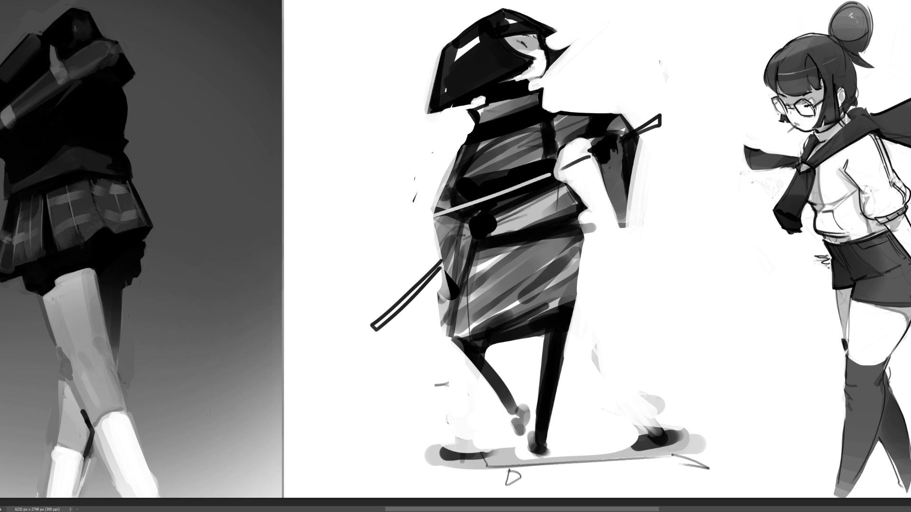
key(ctrl+z)
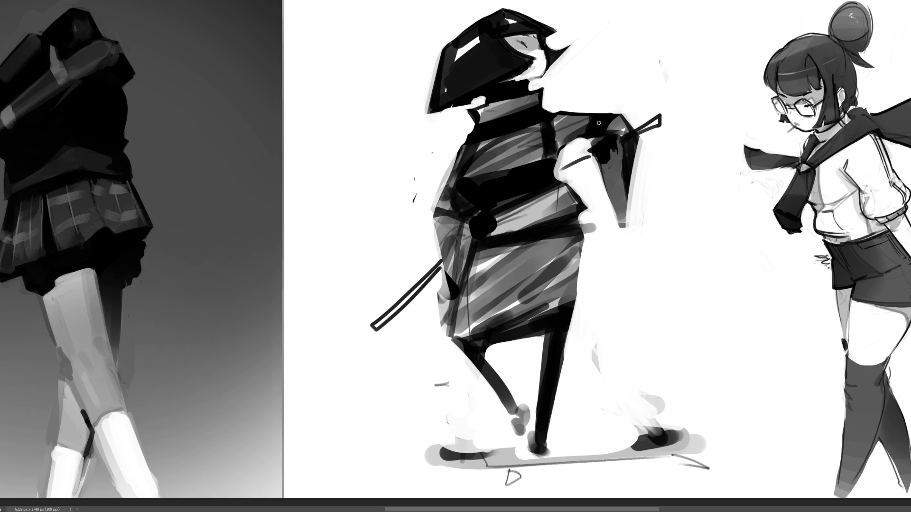
drag(597, 156, 434, 222)
key(ctrl+z)
drag(559, 167, 502, 198)
key(ctrl+z)
drag(579, 158, 434, 238)
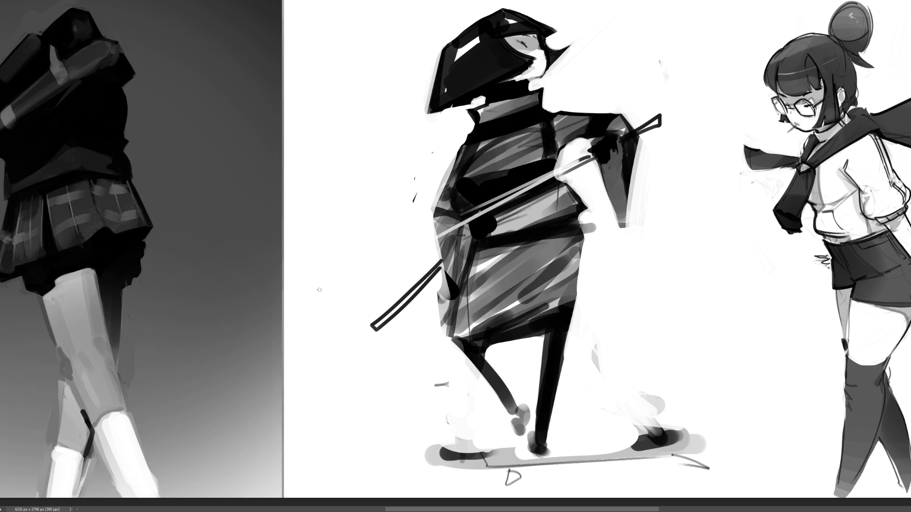
key(ctrl+z)
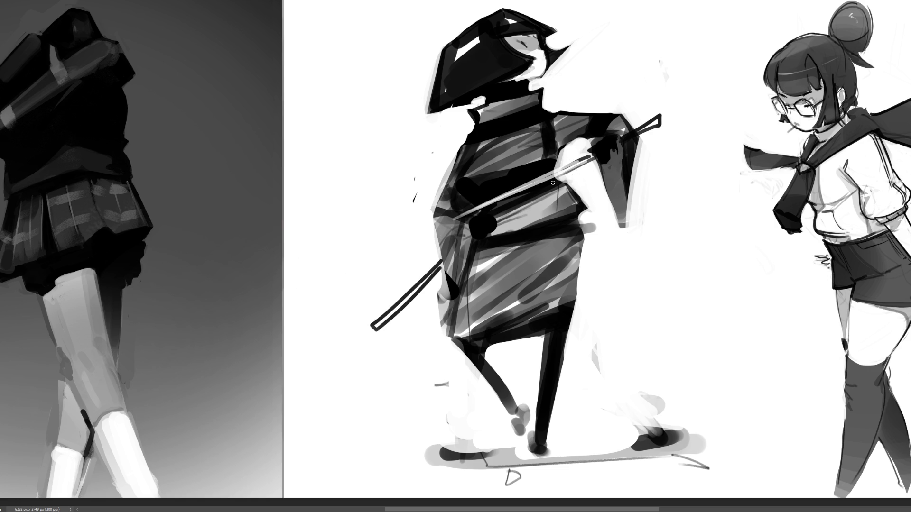
drag(588, 157, 434, 238)
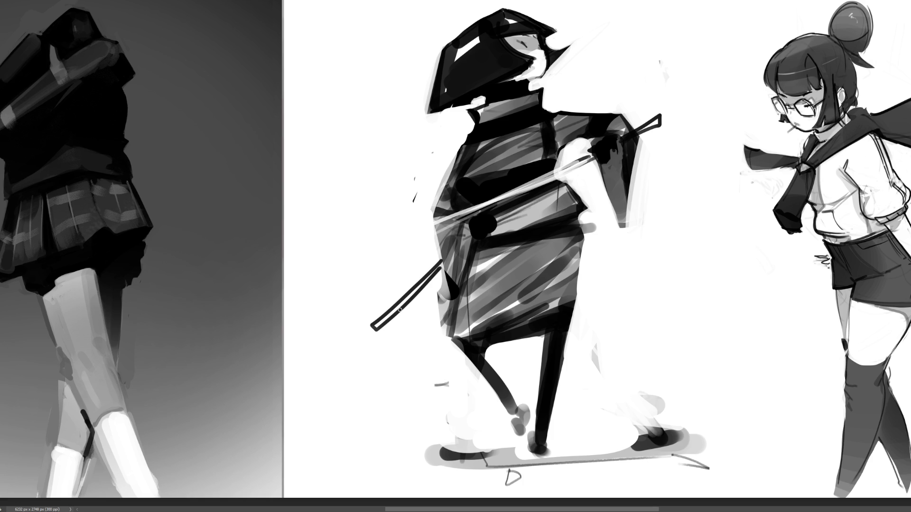
Paint the wrapped hilt and a dark sword guard across the blade
drag(639, 136, 658, 121)
drag(599, 159, 601, 176)
drag(581, 141, 593, 173)
drag(591, 173, 600, 183)
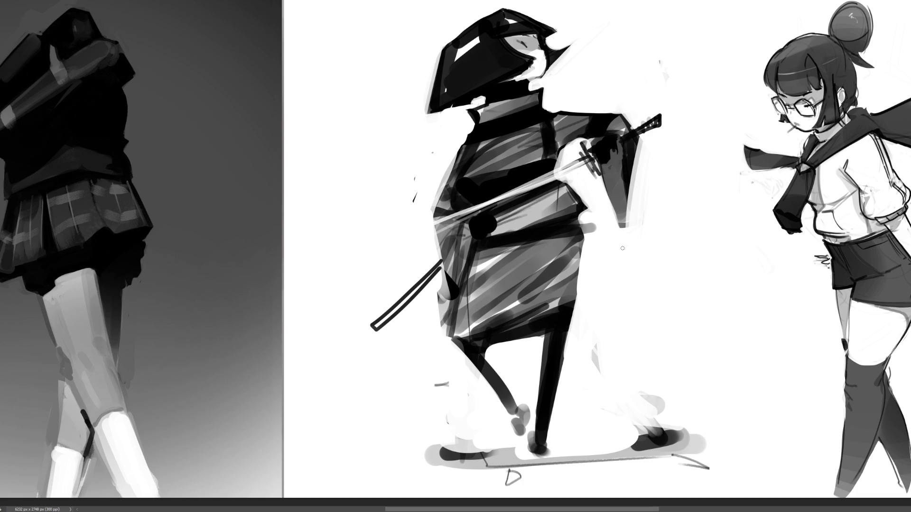
Add light strap lines and small pale marks across the torso
mouse_move(444, 174)
mouse_down()
mouse_move(510, 202)
mouse_move(512, 179)
mouse_move(486, 210)
mouse_move(493, 185)
mouse_move(479, 214)
mouse_up()
key(ctrl+z)
drag(506, 198, 549, 114)
drag(493, 207, 486, 224)
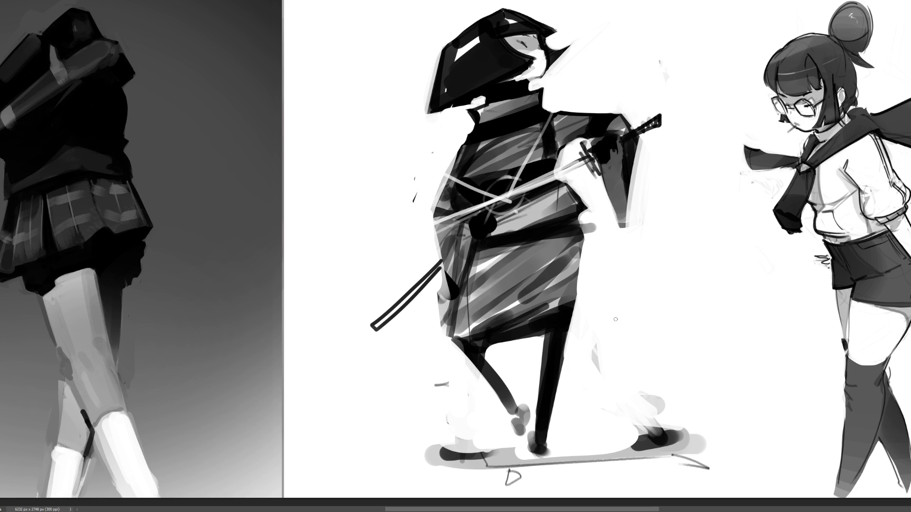
drag(446, 176, 515, 203)
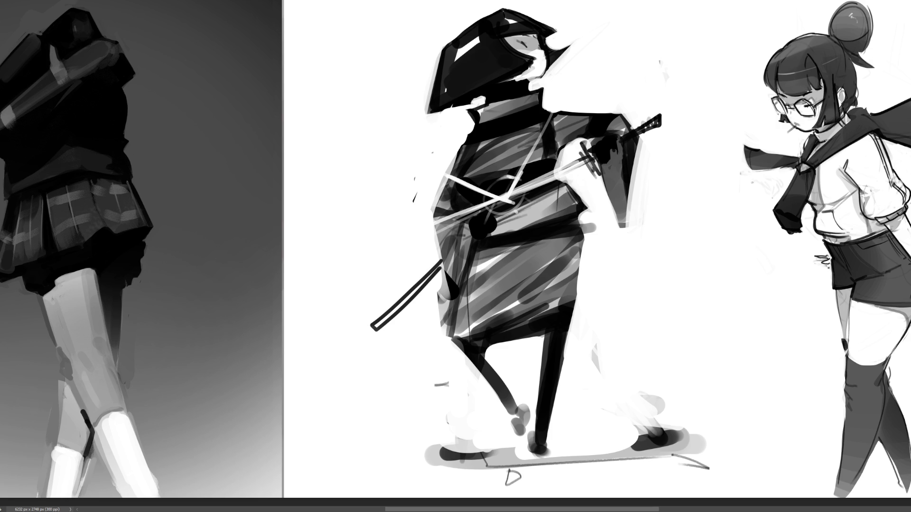
drag(550, 112, 545, 124)
drag(516, 188, 509, 197)
mouse_move(561, 443)
mouse_down()
mouse_move(570, 443)
mouse_move(533, 448)
mouse_up()
Refine the swordsman's foot with dark and light strokes and outline his left shoe
mouse_move(530, 461)
mouse_down()
mouse_move(544, 459)
mouse_move(541, 467)
mouse_up()
drag(533, 429, 534, 460)
mouse_move(535, 461)
mouse_down()
mouse_move(537, 472)
mouse_move(543, 466)
mouse_up()
mouse_move(532, 429)
mouse_down()
mouse_move(532, 461)
mouse_move(546, 456)
mouse_move(535, 473)
mouse_move(545, 472)
mouse_move(538, 454)
mouse_move(533, 472)
mouse_move(541, 477)
mouse_up()
drag(523, 411, 526, 446)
##########
> YOUR INSTRUCTIONS:
Copy only this, please: the line with "Paint the wrapped" and every line after it through the end of the data, with no pictures.

> EXERCISE RESULT:
Paint the wrapped hilt and a dark sword guard across the blade
drag(639, 136, 658, 121)
drag(599, 159, 601, 176)
drag(581, 141, 593, 173)
drag(591, 173, 600, 183)
Add light strap lines and small pale marks across the torso
mouse_move(444, 174)
mouse_down()
mouse_move(510, 202)
mouse_move(512, 179)
mouse_move(486, 210)
mouse_move(493, 185)
mouse_move(479, 214)
mouse_up()
key(ctrl+z)
drag(506, 198, 549, 114)
drag(493, 207, 486, 224)
drag(446, 176, 515, 203)
drag(550, 112, 545, 124)
drag(516, 188, 509, 197)
mouse_move(561, 443)
mouse_down()
mouse_move(570, 443)
mouse_move(533, 448)
mouse_up()
Refine the swordsman's foot with dark and light strokes and outline his left shoe
mouse_move(530, 461)
mouse_down()
mouse_move(544, 459)
mouse_move(541, 467)
mouse_up()
drag(533, 429, 534, 460)
mouse_move(535, 461)
mouse_down()
mouse_move(537, 472)
mouse_move(543, 466)
mouse_up()
mouse_move(532, 429)
mouse_down()
mouse_move(532, 461)
mouse_move(546, 456)
mouse_move(535, 473)
mouse_move(545, 472)
mouse_move(538, 454)
mouse_move(533, 472)
mouse_move(541, 477)
mouse_up()
drag(523, 411, 526, 446)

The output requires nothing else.